━━━━━ ENTRIES SHOWN ━━━━━

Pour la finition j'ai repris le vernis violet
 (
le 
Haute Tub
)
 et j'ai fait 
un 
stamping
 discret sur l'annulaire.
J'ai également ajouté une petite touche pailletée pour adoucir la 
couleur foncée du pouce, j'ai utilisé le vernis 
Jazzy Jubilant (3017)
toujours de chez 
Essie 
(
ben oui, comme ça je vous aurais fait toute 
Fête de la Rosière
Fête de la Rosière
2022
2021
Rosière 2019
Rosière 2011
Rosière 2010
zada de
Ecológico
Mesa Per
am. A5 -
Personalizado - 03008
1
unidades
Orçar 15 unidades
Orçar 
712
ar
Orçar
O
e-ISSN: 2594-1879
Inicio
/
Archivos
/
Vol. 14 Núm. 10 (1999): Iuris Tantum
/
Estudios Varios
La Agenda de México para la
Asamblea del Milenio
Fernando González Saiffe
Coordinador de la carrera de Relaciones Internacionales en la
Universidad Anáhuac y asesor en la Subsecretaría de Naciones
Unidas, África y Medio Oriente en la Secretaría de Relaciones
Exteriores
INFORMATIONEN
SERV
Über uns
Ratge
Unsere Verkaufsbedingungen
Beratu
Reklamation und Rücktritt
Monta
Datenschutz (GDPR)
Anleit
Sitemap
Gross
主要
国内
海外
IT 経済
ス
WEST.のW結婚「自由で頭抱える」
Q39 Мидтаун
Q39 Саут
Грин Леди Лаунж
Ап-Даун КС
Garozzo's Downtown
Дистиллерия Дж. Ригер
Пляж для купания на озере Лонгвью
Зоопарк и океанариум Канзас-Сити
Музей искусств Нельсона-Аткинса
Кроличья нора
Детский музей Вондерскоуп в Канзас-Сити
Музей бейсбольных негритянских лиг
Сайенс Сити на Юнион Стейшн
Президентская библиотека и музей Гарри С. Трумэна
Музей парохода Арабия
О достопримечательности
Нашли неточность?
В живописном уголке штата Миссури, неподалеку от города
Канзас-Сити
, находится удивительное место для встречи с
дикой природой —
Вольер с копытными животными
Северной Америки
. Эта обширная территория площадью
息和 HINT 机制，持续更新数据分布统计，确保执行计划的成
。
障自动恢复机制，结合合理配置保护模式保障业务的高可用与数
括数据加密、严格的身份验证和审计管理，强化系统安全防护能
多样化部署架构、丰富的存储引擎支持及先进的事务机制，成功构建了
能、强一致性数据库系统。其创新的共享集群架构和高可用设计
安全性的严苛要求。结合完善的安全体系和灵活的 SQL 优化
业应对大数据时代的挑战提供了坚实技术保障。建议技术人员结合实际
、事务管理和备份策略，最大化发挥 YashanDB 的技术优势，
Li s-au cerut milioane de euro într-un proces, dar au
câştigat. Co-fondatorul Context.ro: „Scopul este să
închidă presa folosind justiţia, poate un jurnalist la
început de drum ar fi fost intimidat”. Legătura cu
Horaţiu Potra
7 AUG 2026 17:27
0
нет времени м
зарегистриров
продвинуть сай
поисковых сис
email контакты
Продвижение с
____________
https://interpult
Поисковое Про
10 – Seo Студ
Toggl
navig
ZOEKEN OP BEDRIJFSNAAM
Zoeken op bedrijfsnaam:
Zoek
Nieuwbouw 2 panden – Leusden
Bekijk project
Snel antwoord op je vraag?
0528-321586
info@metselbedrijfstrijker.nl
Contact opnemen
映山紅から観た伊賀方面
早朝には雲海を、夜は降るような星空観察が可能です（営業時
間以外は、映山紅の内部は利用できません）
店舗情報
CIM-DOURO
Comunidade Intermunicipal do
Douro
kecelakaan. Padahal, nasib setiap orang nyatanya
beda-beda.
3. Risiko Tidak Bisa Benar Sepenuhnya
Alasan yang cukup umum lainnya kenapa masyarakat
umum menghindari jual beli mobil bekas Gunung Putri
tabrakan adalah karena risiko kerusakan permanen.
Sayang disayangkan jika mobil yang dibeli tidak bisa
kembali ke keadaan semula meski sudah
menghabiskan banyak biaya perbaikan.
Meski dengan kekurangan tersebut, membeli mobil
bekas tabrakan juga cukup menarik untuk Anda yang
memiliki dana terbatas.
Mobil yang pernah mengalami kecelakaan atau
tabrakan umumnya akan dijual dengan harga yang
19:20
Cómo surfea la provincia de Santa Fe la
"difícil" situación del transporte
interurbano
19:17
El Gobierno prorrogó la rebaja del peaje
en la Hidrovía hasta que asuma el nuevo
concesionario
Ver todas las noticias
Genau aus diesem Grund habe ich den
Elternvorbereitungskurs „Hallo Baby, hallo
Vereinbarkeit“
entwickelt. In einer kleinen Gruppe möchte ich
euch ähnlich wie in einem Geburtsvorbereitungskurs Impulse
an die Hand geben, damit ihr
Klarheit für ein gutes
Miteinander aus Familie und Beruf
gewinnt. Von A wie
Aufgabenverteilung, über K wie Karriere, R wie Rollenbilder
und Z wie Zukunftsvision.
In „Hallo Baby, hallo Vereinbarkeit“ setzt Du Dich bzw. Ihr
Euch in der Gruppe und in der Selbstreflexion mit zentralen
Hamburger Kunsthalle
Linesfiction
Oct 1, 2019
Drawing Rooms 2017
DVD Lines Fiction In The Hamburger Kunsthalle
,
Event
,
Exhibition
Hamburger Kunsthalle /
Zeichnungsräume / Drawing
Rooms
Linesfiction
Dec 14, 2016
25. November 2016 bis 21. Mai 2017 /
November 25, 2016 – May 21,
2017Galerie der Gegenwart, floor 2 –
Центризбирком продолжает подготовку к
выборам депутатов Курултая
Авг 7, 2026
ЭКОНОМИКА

━━━━━

**REQUIRED ACTION:** How many lines in the records above contain the word "Hallo"? Reply with the number alone.

**ANSWER TO THIS PROBLEM:** 2